AIM OF THE TASK >> Quote exactly and only this range of lines in the data below: the line that holds "thumb cmc: (513, 507)" to the line that holds "thumb cmc: (792, 535)", both included.

THE DATA >>
-------

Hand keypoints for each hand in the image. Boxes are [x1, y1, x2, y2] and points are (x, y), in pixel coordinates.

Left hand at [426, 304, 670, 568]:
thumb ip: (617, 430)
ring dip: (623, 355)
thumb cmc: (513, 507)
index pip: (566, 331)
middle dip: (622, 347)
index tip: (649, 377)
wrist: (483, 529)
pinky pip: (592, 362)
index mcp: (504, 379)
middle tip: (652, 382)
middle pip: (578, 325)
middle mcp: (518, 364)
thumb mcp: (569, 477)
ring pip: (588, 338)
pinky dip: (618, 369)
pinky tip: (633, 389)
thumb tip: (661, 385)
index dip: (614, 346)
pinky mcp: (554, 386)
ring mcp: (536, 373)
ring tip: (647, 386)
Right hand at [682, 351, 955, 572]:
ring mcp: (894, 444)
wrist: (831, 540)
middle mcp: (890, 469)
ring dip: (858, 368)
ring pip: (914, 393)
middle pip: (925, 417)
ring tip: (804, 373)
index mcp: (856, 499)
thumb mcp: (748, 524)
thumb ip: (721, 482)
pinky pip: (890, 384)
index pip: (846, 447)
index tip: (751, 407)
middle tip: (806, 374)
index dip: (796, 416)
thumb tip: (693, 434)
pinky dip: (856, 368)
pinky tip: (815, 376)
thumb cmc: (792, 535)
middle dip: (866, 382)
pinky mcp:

-------

TASK OUTPUT >>
thumb cmc: (513, 507)
index pip: (566, 331)
middle dip: (622, 347)
index tip: (649, 377)
wrist: (483, 529)
pinky pip: (592, 362)
index mcp: (504, 379)
middle tip: (652, 382)
middle pip: (578, 325)
middle mcp: (518, 364)
thumb mcp: (569, 477)
ring pip: (588, 338)
pinky dip: (618, 369)
pinky tip: (633, 389)
thumb tip: (661, 385)
index dip: (614, 346)
pinky mcp: (554, 386)
ring mcp: (536, 373)
ring tip: (647, 386)
Right hand at [682, 351, 955, 572]:
ring mcp: (894, 444)
wrist: (831, 540)
middle mcp: (890, 469)
ring dip: (858, 368)
ring pip: (914, 393)
middle pip: (925, 417)
ring tip: (804, 373)
index mcp: (856, 499)
thumb mcp: (748, 524)
thumb ip: (721, 482)
pinky pip: (890, 384)
index pip: (846, 447)
index tip: (751, 407)
middle tip: (806, 374)
index dip: (796, 416)
thumb tip: (693, 434)
pinky dip: (856, 368)
pinky tip: (815, 376)
thumb cmc: (792, 535)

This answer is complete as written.